-- Problem description --
The listing below should be reproduced precisely, except for its images.

-- Recorded information --
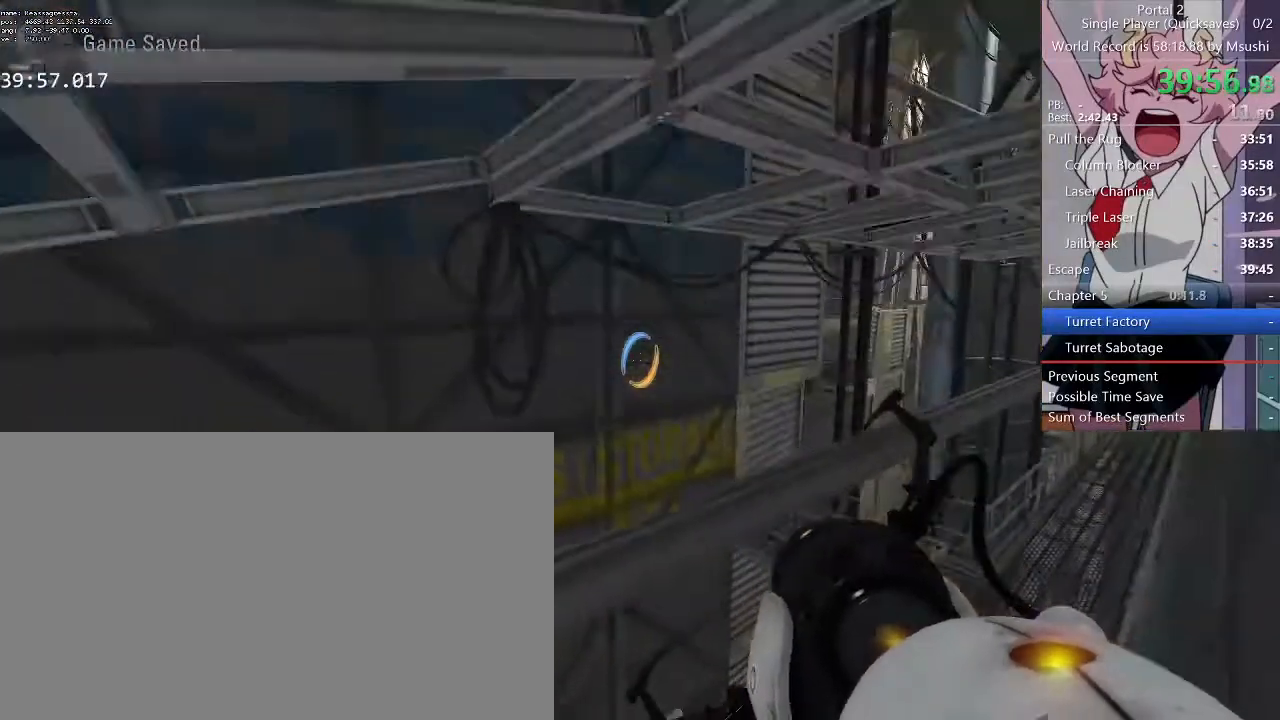
{"keys": ["a", "w"], "mouse": [], "events": [[34, "d", "down"], [234, "w", "down"], [467, "a", "down"], [467, "d", "up"]]}
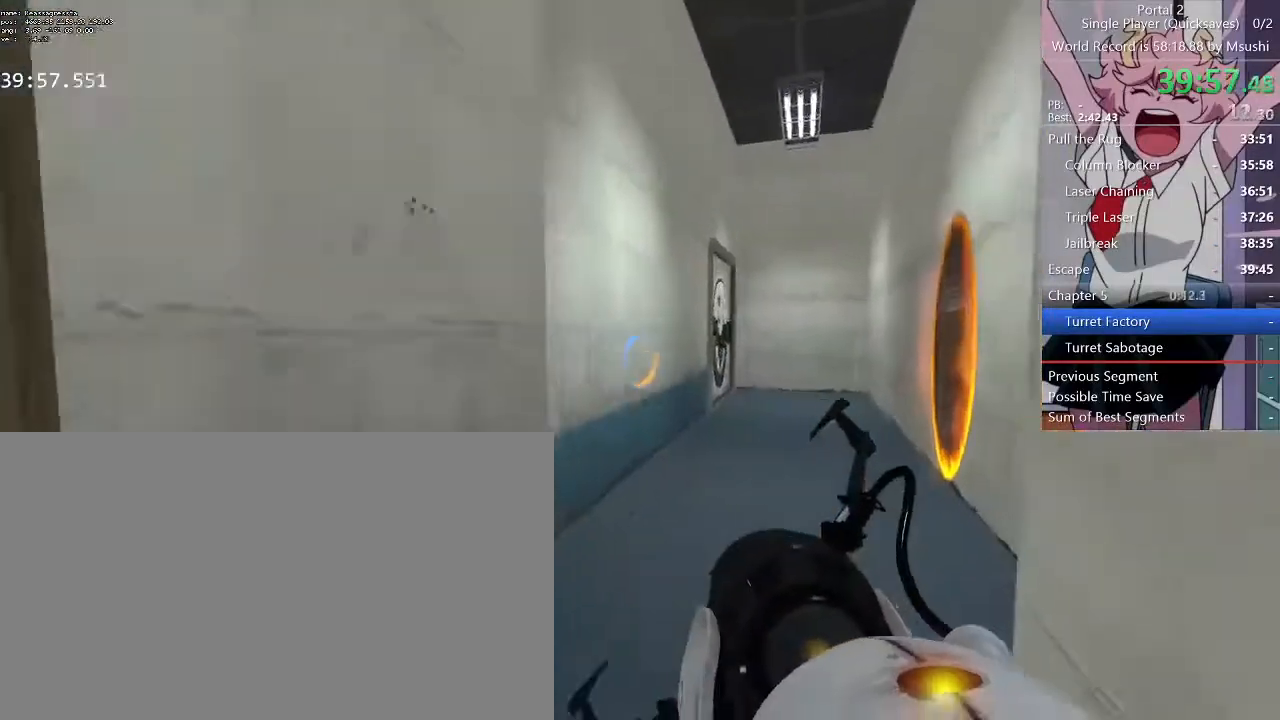
{"keys": ["d", "w"], "mouse": ["right"], "events": [[67, "a", "up"], [100, "d", "down"], [467, "mouse_right", "down"]]}
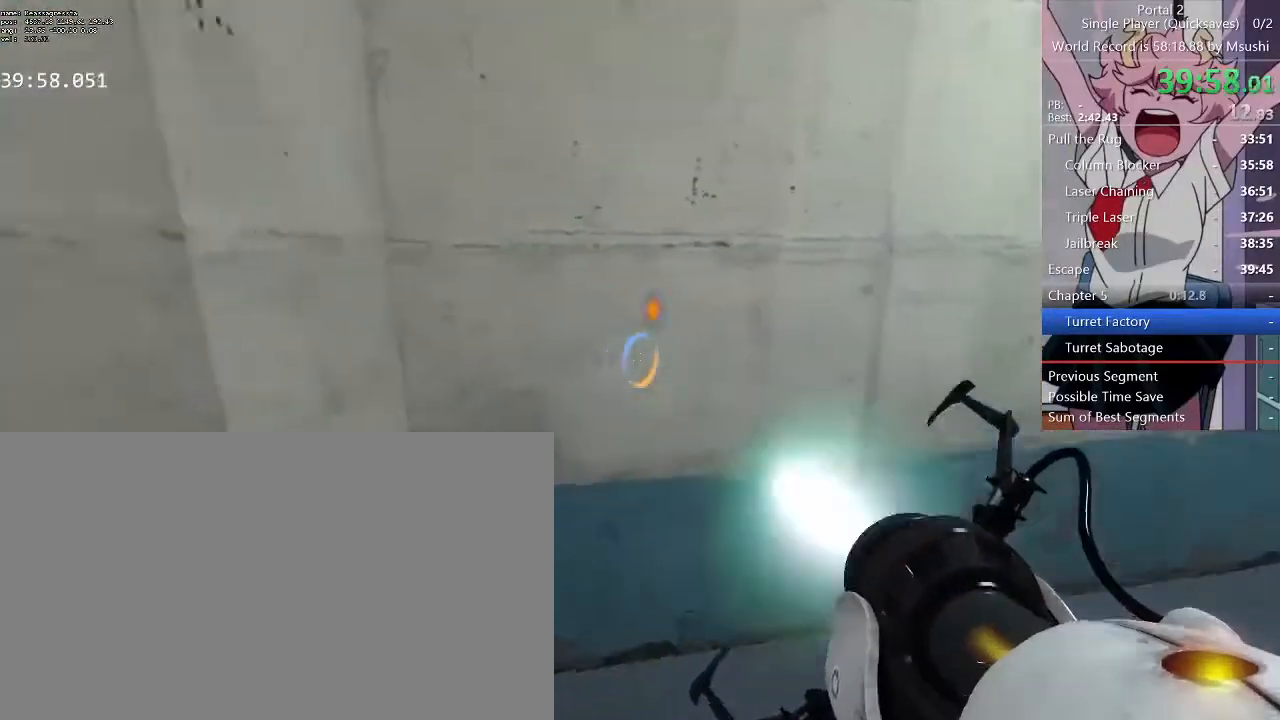
{"keys": [], "mouse": [], "events": [[34, "d", "up"], [34, "w", "up"], [67, "mouse_right", "up"], [300, "a", "down"], [400, "a", "up"]]}
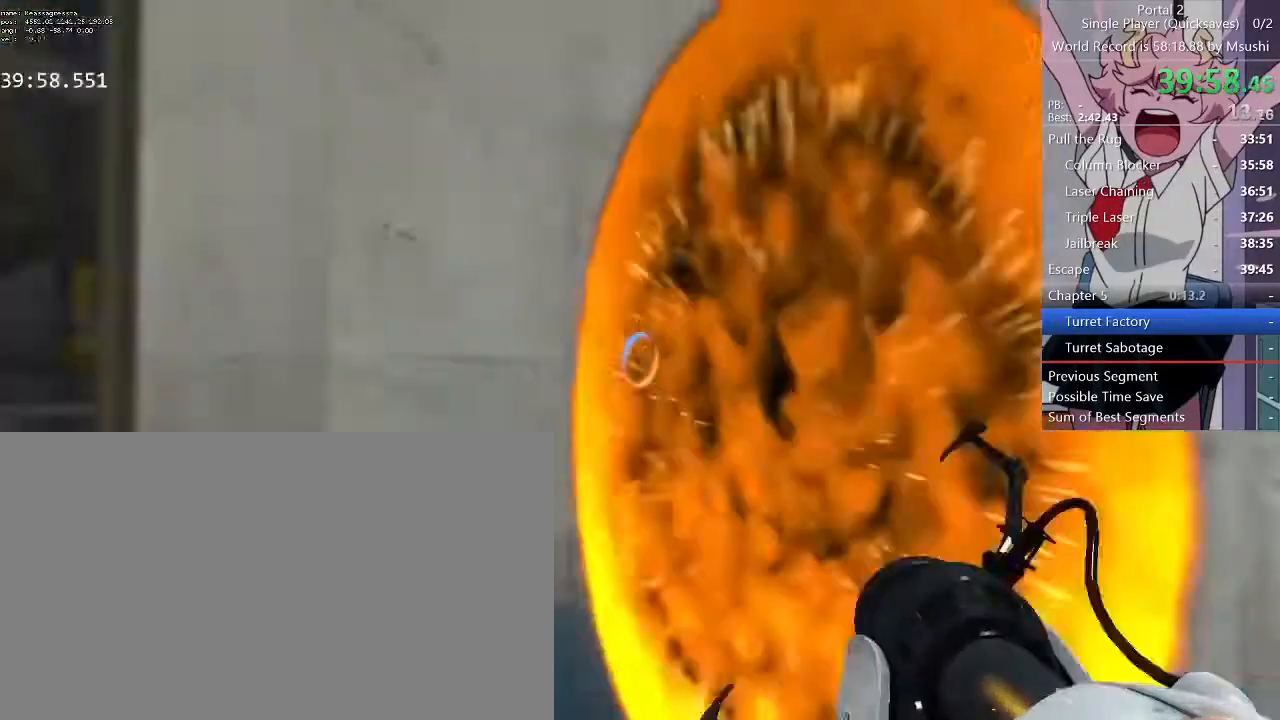
{"keys": [], "mouse": [], "events": [[134, "a", "down"], [234, "a", "up"]]}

-- Solution to the problem --
{"keys": ["a", "w"], "mouse": [], "events": [[34, "d", "down"], [234, "w", "down"], [467, "a", "down"], [467, "d", "up"]]}
{"keys": ["d", "w"], "mouse": ["right"], "events": [[67, "a", "up"], [100, "d", "down"], [467, "mouse_right", "down"]]}
{"keys": [], "mouse": [], "events": [[34, "d", "up"], [34, "w", "up"], [67, "mouse_right", "up"], [300, "a", "down"], [400, "a", "up"]]}
{"keys": [], "mouse": [], "events": [[134, "a", "down"], [234, "a", "up"]]}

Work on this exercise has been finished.